EXTRACTED TEXT:
* * * * * * *

On 3/27/20 8:06 PM, Joe Stringer wrote:
> On Thu, Mar 26, 2020 at 2:07 PM Alexei Starovoitov
> <alexei.starovoitov@...il.com> wrote:
>> The second concern was pruning, but iirc the experiments were inconclusive.
>> selftests/bpf only has old fb progs. Hence, I think, the step zero is for
>> everyone to contribute their bpf programs written in C. If we have both
>> cilium and cloudflare progs as selftests it will help a lot to guide such long
>> lasting verifier decisions.
> 
> How would you like to handle program changes over time for this?

* * * * * * *

WHAT IS BEING ASKED: Quote the passage from the BPF mailing-list excerpt above, starting at "On 3/27/20 8:06" and stopping after "time for this?".

* * * * * * *

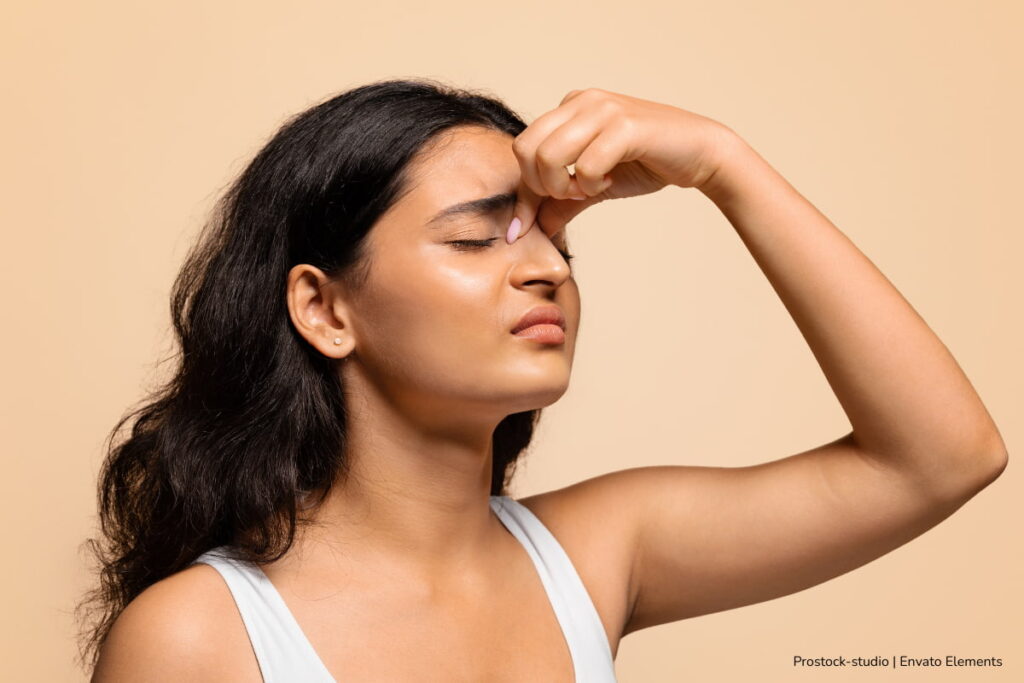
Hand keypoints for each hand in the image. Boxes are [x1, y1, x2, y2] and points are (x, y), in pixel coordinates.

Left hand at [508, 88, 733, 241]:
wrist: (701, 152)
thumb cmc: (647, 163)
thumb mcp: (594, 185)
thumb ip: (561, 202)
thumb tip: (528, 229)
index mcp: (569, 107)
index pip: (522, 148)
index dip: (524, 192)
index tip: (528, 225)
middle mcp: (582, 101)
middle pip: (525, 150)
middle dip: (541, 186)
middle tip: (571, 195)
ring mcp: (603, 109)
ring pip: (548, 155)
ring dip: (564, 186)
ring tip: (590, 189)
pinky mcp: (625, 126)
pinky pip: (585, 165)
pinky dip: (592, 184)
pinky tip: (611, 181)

* * * * * * *

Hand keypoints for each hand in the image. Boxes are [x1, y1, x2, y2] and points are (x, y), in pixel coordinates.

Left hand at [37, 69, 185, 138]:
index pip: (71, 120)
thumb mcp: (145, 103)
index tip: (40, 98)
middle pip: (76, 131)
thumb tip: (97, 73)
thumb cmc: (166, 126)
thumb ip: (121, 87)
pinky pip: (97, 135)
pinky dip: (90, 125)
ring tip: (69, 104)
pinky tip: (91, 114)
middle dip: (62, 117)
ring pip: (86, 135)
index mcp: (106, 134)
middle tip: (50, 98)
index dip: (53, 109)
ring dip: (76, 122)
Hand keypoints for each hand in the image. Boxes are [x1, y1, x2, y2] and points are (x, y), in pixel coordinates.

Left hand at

* * * * * * *

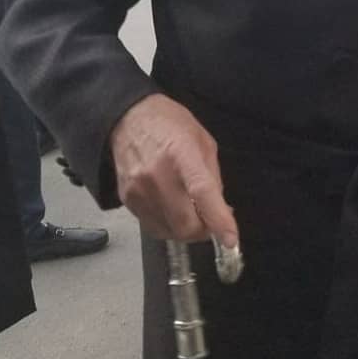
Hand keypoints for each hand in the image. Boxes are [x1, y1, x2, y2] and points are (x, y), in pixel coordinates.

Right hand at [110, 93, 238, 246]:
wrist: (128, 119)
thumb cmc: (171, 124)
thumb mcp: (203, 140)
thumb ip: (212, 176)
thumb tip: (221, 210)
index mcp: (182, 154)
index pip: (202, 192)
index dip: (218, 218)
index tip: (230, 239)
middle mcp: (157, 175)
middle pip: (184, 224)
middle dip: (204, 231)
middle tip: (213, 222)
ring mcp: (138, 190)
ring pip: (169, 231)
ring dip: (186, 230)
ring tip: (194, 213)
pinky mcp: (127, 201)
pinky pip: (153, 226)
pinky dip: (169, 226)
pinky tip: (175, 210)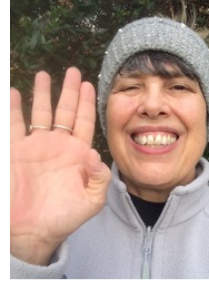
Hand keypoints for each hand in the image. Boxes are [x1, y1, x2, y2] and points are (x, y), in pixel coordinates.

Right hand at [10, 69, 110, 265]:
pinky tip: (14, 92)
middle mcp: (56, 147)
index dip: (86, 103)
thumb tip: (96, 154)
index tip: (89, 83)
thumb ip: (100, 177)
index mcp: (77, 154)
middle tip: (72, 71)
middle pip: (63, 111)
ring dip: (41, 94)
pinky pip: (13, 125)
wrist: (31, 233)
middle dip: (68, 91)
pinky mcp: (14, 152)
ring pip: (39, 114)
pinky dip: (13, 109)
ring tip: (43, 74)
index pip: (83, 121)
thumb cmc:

* * * * * * *

SOLUTION:
On 3/27/20 8:06 PM, Joe Stringer wrote:
> On Thu, Mar 26, 2020 at 2:07 PM Alexei Starovoitov
> <alexei.starovoitov@...il.com> wrote:
>> The second concern was pruning, but iirc the experiments were inconclusive.
>> selftests/bpf only has old fb progs. Hence, I think, the step zero is for
>> everyone to contribute their bpf programs written in C. If we have both
>> cilium and cloudflare progs as selftests it will help a lot to guide such long
>> lasting verifier decisions.
> 
> How would you like to handle program changes over time for this?